The configuration store will ultimately contain some of your production configuration, even if it’s just machine names, and so it is essential that your configuration store is secure and encrypted. Your release pipeline should be able to pull out the required configuration for any environment at the relevant stage of the pipeline and use it to allow you to provision and deploy.
It goes without saying that if there are problems with your pipeline execution you need to be able to examine your logs to see where any problems occurred and what went wrong. In a system that has a lot of moving parts you need to ensure that the logs are collated in such a way that you can make sense of them.
Everything you log will therefore need to be stamped with at least the following information:
- Release pipeline / application
- Pipeline stage
- Build number
Beyond this, it’s up to you how you visualize your logs. A very basic system might just collate them together and make them searchable, but sophisticated build pipeline software will give you a graphical view of the execution of your pipeline with drill-down into the logs.

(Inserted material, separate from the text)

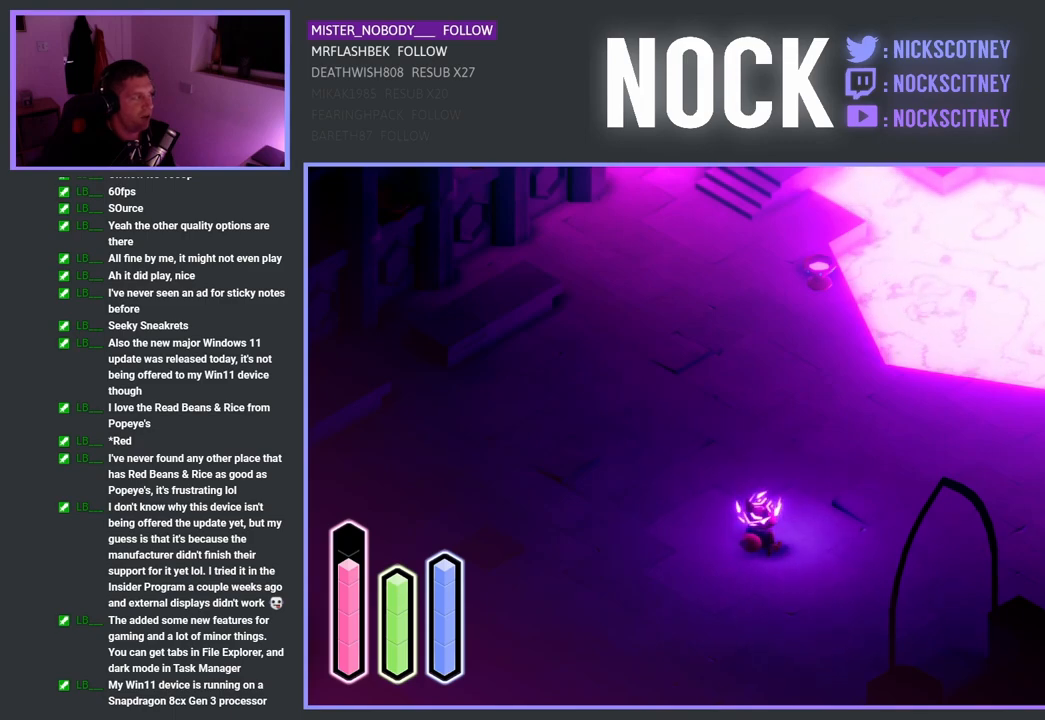
{"buttons": [], "left_stick": "down-left", "right_stick": "center", "events": [[117, "left_stick", "center"], [433, "left_stick", "down-left"]]}
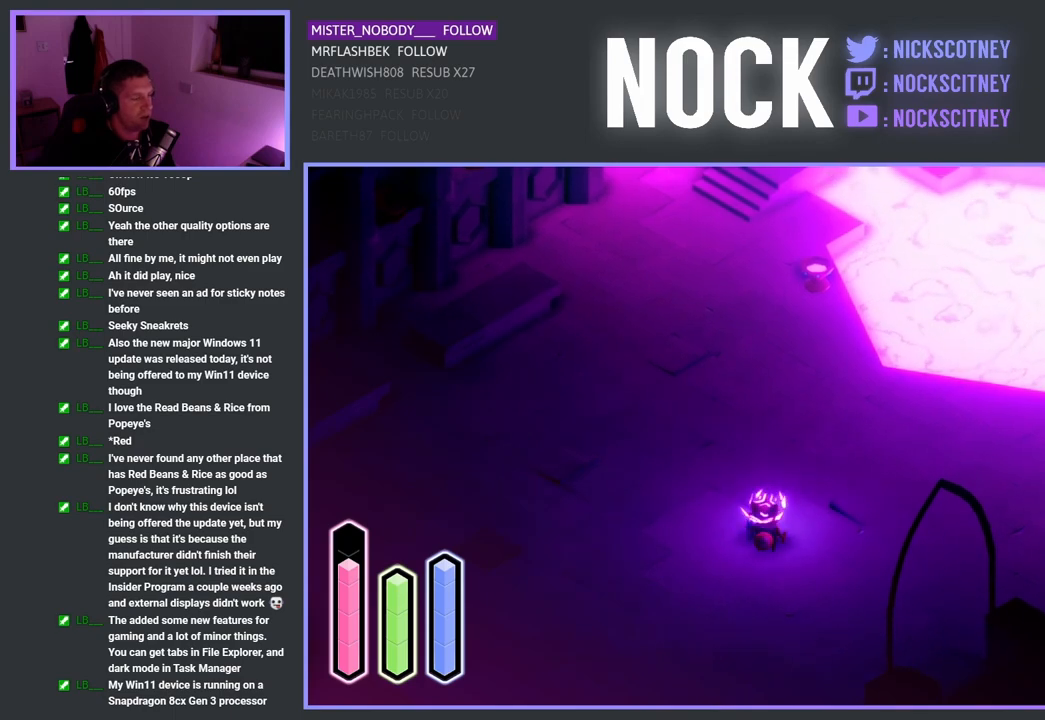
{"buttons": [], "left_stick": "center", "right_stick": "left", "events": [[100, "left_stick", "center"], [267, "right_stick", "left"]]}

The metadata store is one of the simplest features of the process. It is usually a collection of name-value pairs that contain build-specific information. Often these are exposed as environment variables, but depending on how you conceptualise your build data this could also be information on completion of stages and tasks.
The release pipeline involves executing a workflow. How this actually works under the hood depends on implementation, but you need processes to execute. Whether this is a glorified bash script or a hosted workflow engine, somewhere the work actually needs to get done.
Notifications are optional, but useful and almost universal. When your process succeeds or fails you generally want to tell someone about it, and usually that’s via email. If you’re in the modern SaaS webhooky world (like 345) you might prefer to use a tool like Slack for notifications. Whatever your preference, someone needs to know.
Optional, but useful, is a graphical view of your pipeline. It’s no coincidence that CD tools include some sort of graphical view, because it’s a truism of software that UI is the only thing people see of their software. UI is the tip of the iceberg, often the smallest part in terms of code and functionality but the only bit you can see.
So that’s the end of my tour of a release pipeline. I haven’t talked about specific tools and technologies because I wanted to keep it at a conceptual level. I’ve highlighted the main features that allow the execution of your release process. Whether you’re rolling your own release pipeline or using a package, you should be able to spot the same feature come up again and again. They may take different nomenclature depending on how the developers’ vocabulary evolved and the paradigms they were using, but the essence will all be there.